• **What is needed**
Using the string "password" as the key, pull each matching line out of the records below.

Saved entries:
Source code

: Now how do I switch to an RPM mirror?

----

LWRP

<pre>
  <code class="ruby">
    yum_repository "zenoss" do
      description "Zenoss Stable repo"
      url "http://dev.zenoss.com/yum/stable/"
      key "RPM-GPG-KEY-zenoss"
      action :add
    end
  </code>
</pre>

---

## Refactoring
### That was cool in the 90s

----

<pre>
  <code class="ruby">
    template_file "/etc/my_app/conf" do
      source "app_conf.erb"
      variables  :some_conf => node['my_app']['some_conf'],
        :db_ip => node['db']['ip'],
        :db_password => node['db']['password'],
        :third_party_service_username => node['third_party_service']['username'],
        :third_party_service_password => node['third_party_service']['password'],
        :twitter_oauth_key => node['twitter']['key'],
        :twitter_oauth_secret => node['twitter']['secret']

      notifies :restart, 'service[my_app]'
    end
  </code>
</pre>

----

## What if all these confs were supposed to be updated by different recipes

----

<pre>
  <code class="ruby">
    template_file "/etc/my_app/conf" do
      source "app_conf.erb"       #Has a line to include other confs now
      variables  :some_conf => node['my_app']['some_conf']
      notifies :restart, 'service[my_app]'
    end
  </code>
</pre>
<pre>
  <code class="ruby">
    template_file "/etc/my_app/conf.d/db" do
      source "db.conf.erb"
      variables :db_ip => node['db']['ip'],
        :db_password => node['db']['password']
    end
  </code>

• **Response area**
        :db_password => node['db']['password'],
        :third_party_service_password => node['third_party_service']['password'],
        :db_password => node['db']['password']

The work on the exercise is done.